Many Evertonians were nonplussed by Walter Smith's desperation signing of Kevin Campbell on loan in March 1999 but the former Arsenal striker would prove to be not only the most important signing of the Scot’s four-year tenure at Everton but also one of the most significant signings in the club’s history.
The Toffees had survived relegation on the final day of the 1987-88 season and looked to be in serious danger of losing their top-flight status the following year as Smith struggled to lift his new team up from the lower reaches of the Premiership table.
Campbell had started his career with Arsenal and rose through the ranks to become a regular first-team goalscorer at Highbury. Though prolific in two loan spells away from Arsenal with Leyton Orient and Leicester City in 1989, Campbell had failed to set the League alight with the Gunners in the manner expected in the early part of his career and was ultimately eclipsed by Ian Wright.
He was bought by Nottingham Forest in 1995 to replace Stan Collymore, but while he scored an impressive 32 goals in 80 games for the East Midlands club it wasn’t enough to keep them in the top division, although his partnership with Pierre van Hooijdonk where he notched 23 in a season helped Forest earn promotion back to the Premier League at the first attempt in 1997-98.
Nevertheless, his move to the comparative backwater of Turkey and Trabsonspor in 1998 seemed to confirm that Campbell's career was in danger of petering out rather than scaling the heights at a top Premier League club.
It had long been thought that the former Arsenal striker had a lot more to offer and this was the answer to his many critics. With strength and pace, two good feet, and modest skills in the air , his move to the Black Sea city of Trabzon had been a curious yet lucrative one.
But when cash-strapped Smith saw in Campbell a cheap way of acquiring much-needed firepower for his bid to steer Everton away from increasingly real relegation danger, the benefit was mutual as Kevin was by that point desperate to leave Turkey. Barely a season had gone by before everything had gone sour for him, with the final straw being some barbed, racist comments by the Trabsonspor president who branded Campbell a "discoloured cannibal" and attacked his scoring record.
Campbell was looking to return home at the first opportunity. He sent his family back to England, and tried hard to extricate himself from the Trabsonspor, where he was dropped and ended up training with the youth team.
Though it took him a couple of games to settle in, Campbell's impact at Goodison was staggering.
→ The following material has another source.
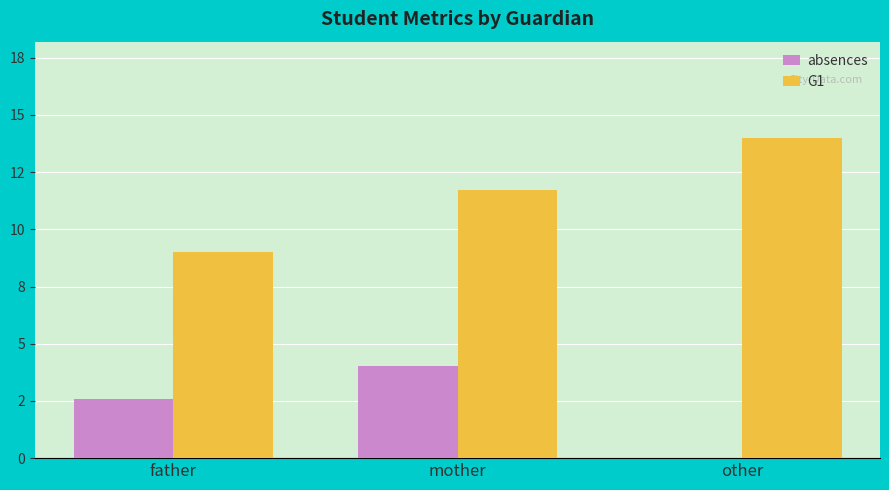

What position from the left is other?

3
He scored twice in his third game, against Coventry City, and didn't look back weighing in with nine goals in as many appearances for the Blues, a contribution that almost single-handedly steered the club away from the drop zone and to mid-table safety that season. It was perhaps the most significant contribution any one player had made to Everton since Andrei Kanchelskis had notched 16 goals and brought then manager Joe Royle's side to within minutes of UEFA Cup qualification in the 1995-96 campaign.
In the summer of 1999, despite crippling financial problems, Everton secured a £3m deal for Campbell from Trabsonspor and there was hope that the solution to one of the club's longest running problems — namely the lack of a 20-goal-a-season forward — had finally been found.
Kevin's arrival had coincided with the explosion onto the scene of Francis Jeffers, and the pair struck up a phenomenal partnership, supplemented by the midfield craft of Nick Barmby and Don Hutchison. His most famous goal would come shortly after his transfer from Turkey was made permanent. Swivelling onto a neat pass from Jeffers in just the fourth minute of the Merseyside derby, the striker scored what would be the last winning goal an Everton player would score at Anfield for another 22 years.
However, because of injuries to Campbell and Jeffers, and the subsequent departures of Barmby and then Jeffers himself over the ensuing three seasons, “Super Kev” was unable to provide the consistent and reliable source of goals Everton so badly needed and the team experienced long periods of stagnation going forward.
He was offered a lucrative 5-year deal in 2000 together with the club captaincy but Campbell's own long-term injury problems over the next two years seemed to take a toll on his sharpness, pace and general fitness. Nevertheless, he still managed to rack up 25 goals in 67 starts.
Campbell was one of the many players to benefit markedly from the arrival of David Moyes and his emphasis on fitness and football. Another good spell for Campbell in the first half of the 2002-03 season saw him scoring 9 goals in 25 consecutive starts. But he was less fortunate in his second full season under Moyes, his last at Goodison Park, with Moyes switching to a 4-5-1 formation with Marcus Bent plowing the lone furrow up front.
Campbell got one final start, playing most of the vital New Year game against Portsmouth before his pay-off deal enabled him to stay in the Premiership by moving on to West Bromwich Albion in January 2005.
Everton would remain in his heart, however, and despite his Arsenal roots, he remained a huge Everton supporter, frequently championing the club in the media, until he died aged just 54 in June 2024.